RECORDS PROVIDED
********

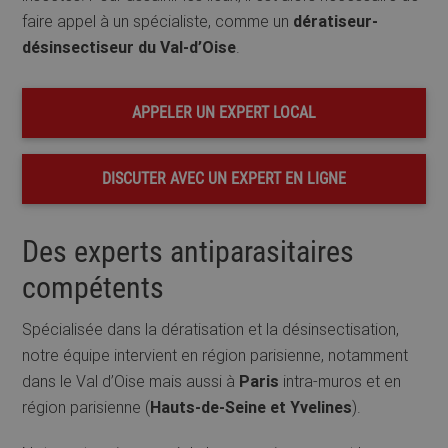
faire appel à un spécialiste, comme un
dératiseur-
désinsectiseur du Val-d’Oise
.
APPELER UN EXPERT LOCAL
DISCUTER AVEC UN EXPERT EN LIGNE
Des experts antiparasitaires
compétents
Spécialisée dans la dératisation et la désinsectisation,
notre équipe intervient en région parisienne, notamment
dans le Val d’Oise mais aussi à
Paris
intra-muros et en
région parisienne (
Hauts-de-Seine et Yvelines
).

********

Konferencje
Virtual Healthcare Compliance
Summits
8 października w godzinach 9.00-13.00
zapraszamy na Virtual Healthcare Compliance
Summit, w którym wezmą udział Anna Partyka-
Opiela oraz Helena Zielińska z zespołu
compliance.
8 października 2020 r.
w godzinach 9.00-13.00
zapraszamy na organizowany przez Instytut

********

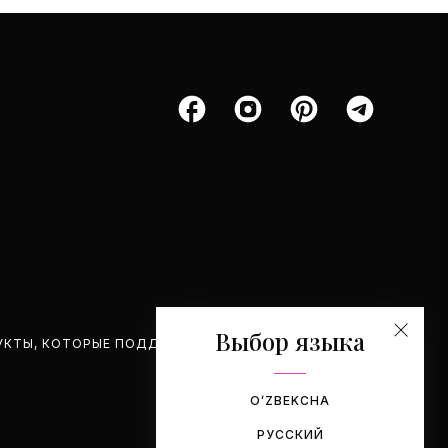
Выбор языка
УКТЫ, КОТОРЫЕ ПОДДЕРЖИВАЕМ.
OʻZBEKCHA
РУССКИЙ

********

TASK DIRECTIONS
Please count the lines in the listing above that contain the string "Oise" with matching case, and reply with that number alone.

EXERCISE SOLUTION
2